━━━━━ Quoted text ━━━━━

You can freely use, modify, distribute Harvester under Apache License-2.0 without worrying about the use of your software: personal, internal or commercial.
Currently, Harvester is being developed by the motivated contributors from all over the world.
Harvester's name was coming from the great Flemish painter, Pieter Bruegel the Elder's painting so-called "The Harvesters". Harvesters harvest a crop every season that has been fully grown and the harvested crop is passed to the consumers. On the other hand, image acquisition libraries acquire images as their crop and the images are passed to the following processes. We found the similarity between them and decided to name our library Harvester.
Apart from anything else, we love its peaceful and friendly name. We hope you also like it ;-)
Pieter Bruegel the Elder, The Harvesters, 1565, (c) 2000–2018 The Metropolitan Museum of Art
We have prepared a chat room in Gitter. Please don't hesitate to drop your message when you get a question regarding Harvester!
https://gitter.im/genicam-harvester/chatroom
- GitHub: This is the main repository of Harvester
- PyPI: This is the package distribution page of Harvester which is located in PyPI
- Read the Docs: You can find the API reference of Harvester Core and Harvester GUI
So far, Harvester has tested GenTL Producers and GenICam compliant devices from the following companies and they gave Harvester opportunities to improve its quality:
| Company Name | CoaXPress | GigE Vision | USB3 Vision | Cameras |
|---|---|---|---|---|
| Active Silicon | Tested | - | - | N/A |
| Adimec | N/A | N/A | N/A | Tested |
| Allied Vision | - | - | - | - |
| Automation Technology | N/A | N/A | N/A | Tested |
| Basler | N/A | N/A | N/A | Tested |
| Baumer Optronic | N/A | Tested | Tested | Tested |
| DAHENG VISION | N/A | - | Tested | Tested |
| Euresys | Tested | - | - | N/A |
| FLIR | N/A | N/A | N/A | Tested |
| Gardasoft | N/A | N/A | N/A | Tested |
| JAI | - | - | Tested | - |
| Lucid Vision Labs | N/A | - | N/A | - |
| MATRIX VISION | N/A | Tested | Tested | - |
| OMRON SENTECH | - | - | Tested | Tested |
| PCO | N/A | N/A | N/A | - |
| Roboception | N/A | N/A | N/A | Tested |
| SICK | N/A | - | N/A | - |
| Silicon Software | - | - | - | N/A |
| STEMMER IMAGING | - | Tested | Tested | N/A |
| Vieworks | - | - | - | - |
| XIMEA | - | - | - | - |
Please don't hesitate to tell us if you have tested Harvester with your GenTL Producer or GenICam compliant device. We will add your company/organization name to the list.

━━━━━

Write the next part of the text about the Harvester image acquisition library, starting right after its closing invitation to report tested devices.

━━━━━ Dataset excerpt ━━━━━

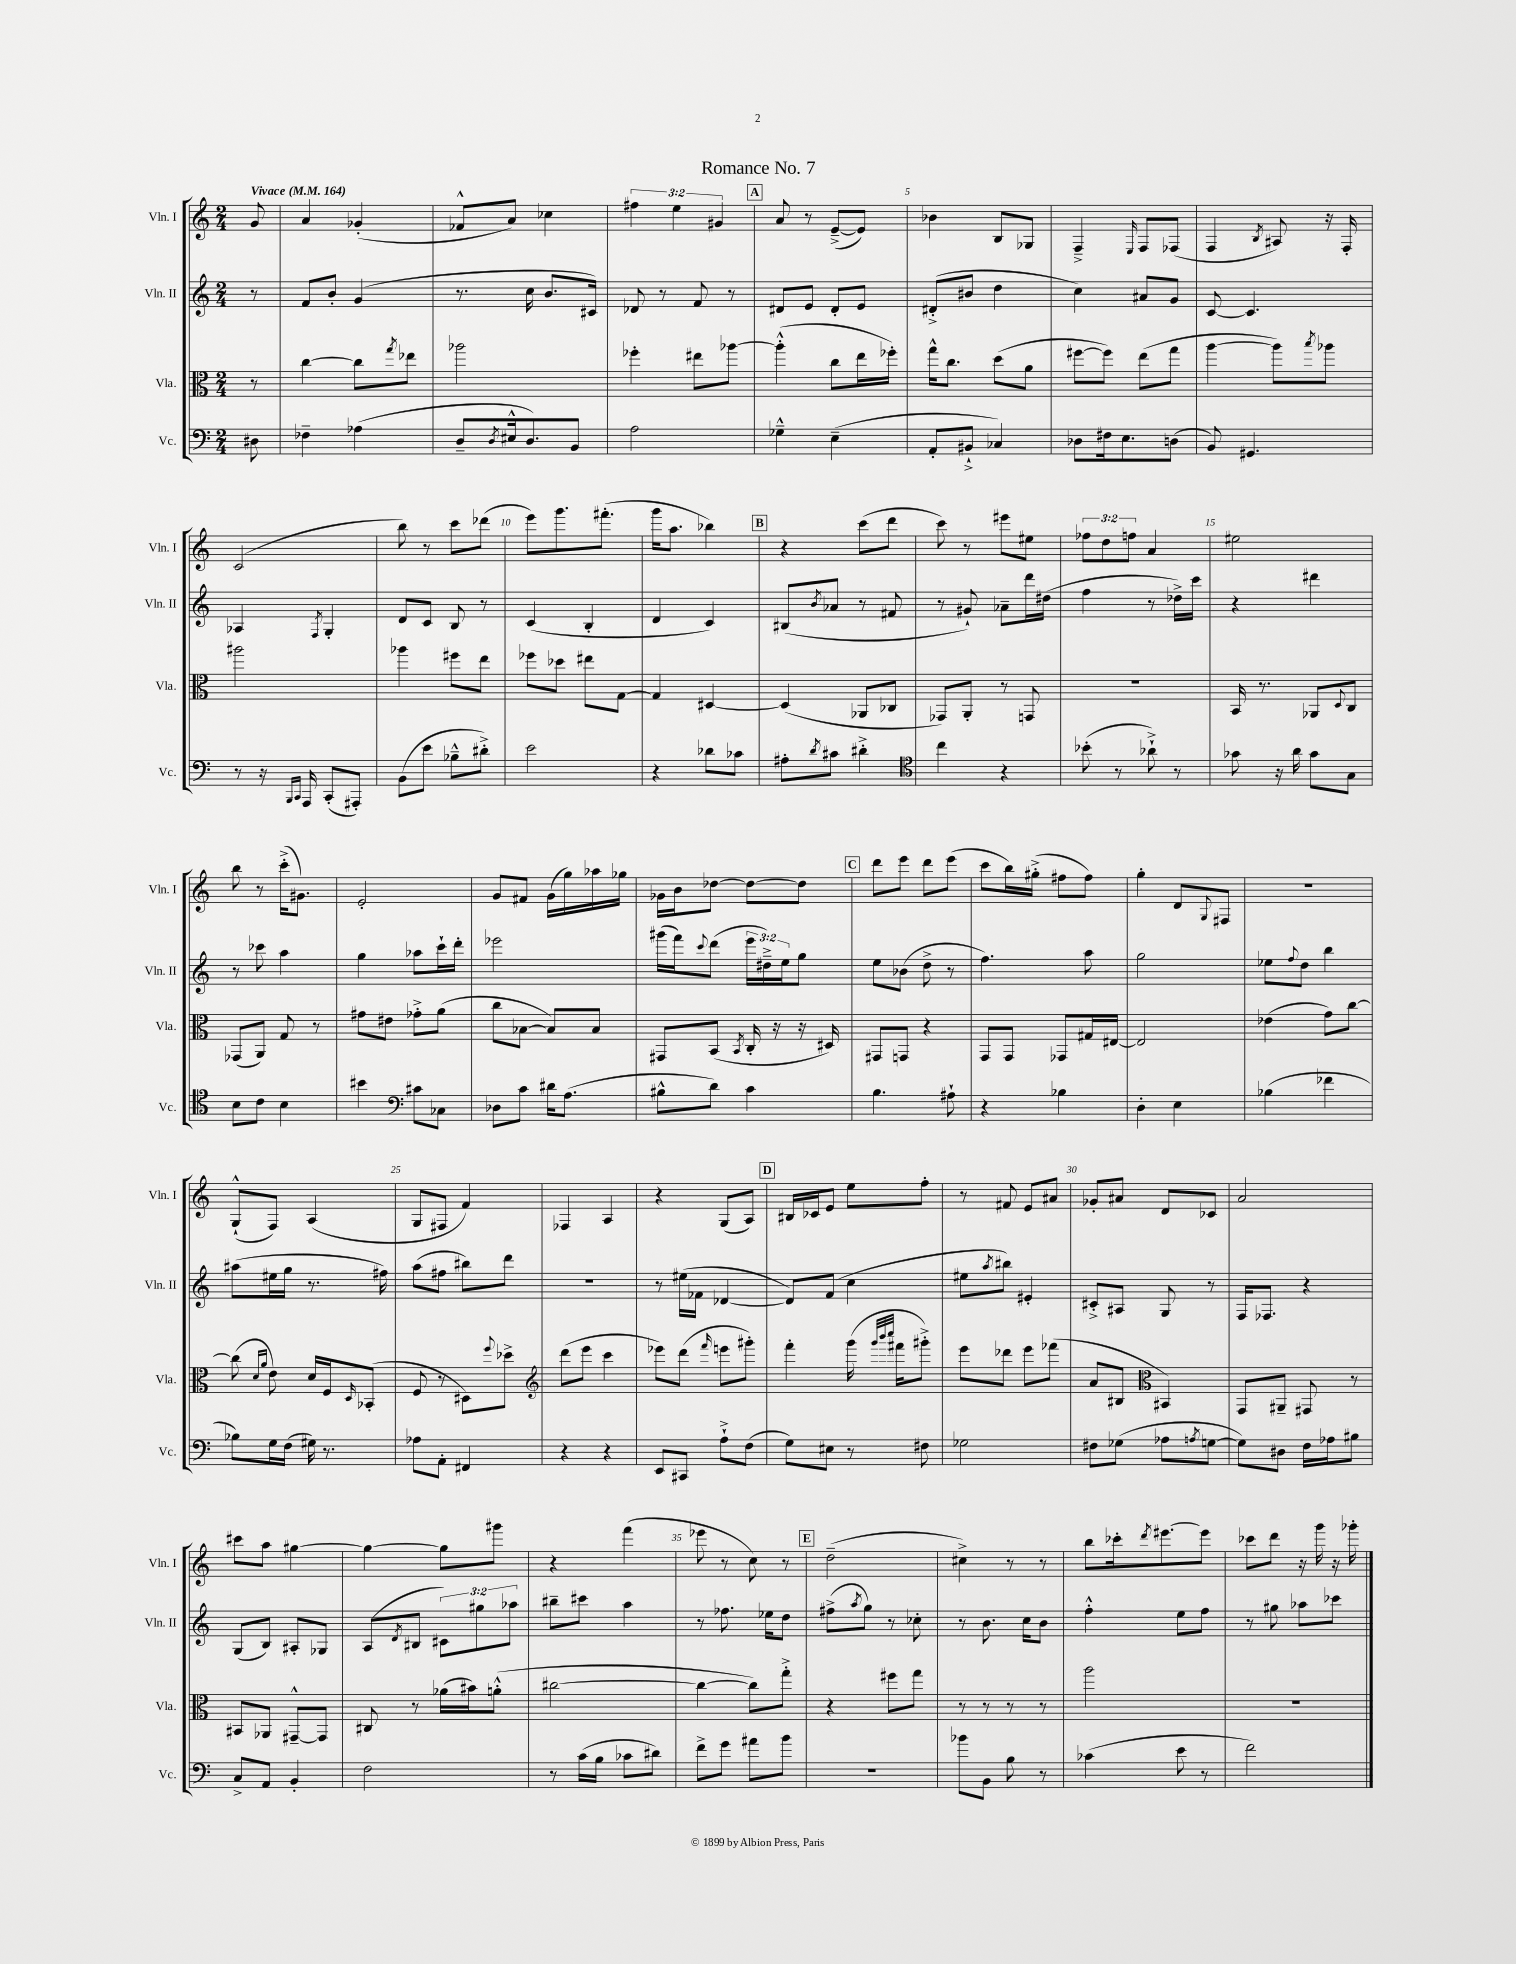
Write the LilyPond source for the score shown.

━━━━━

Written answer:
As of today, we have tested Harvester with the following GenTL Producers and it definitely is the shortest way to get one from the following list to get Harvester working with tangible machine vision cameras:
| Company Name | SDK Name | Camera Manufacture Free |
|---|---|---|
| Baumer Optronic | Baumer GAPI SDK | No |
| DAHENG VISION | MER Galaxy View | No |
| JAI | JAI SDK | Yes |
| Matrix Vision | mvIMPACT_Acquire | Yes |
| OMRON SENTECH | StCamUSBPack | No |
| STEMMER IMAGING | Common Vision Blox | Yes |
You might be able to directly download one at their website but please note that perhaps some of them could require you to register your information to get one. In addition, some GenTL Producers might block you to connect other competitors' cameras.
Before start talking about the detail, let's take a look at some important terminologies that frequently appear in this document. These terminologies are listed as follows:
- The GenApi-Python Binding: A Python module that communicates with the GenICam reference implementation.
- A GenTL Producer: A library that has C interface and offers consumers a way to communicate with cameras over physical transport layer dependent technology hiding the detail from the consumer.
- The GenTL-Python Binding: A Python module that communicates with GenTL Producers.
- Harvester: A Python module that consists of Harvester Core and Harvester GUI.
- Harvester Core: A part of Harvester that works as an image acquisition engine.
- Harvester GUI: A part of Harvester that works as a graphical user interface of Harvester Core.
- A GenICam compliant device: It's typically a camera. Just involving the GenICam reference implementation, it offers consumers a way to dynamically configure/control the target devices.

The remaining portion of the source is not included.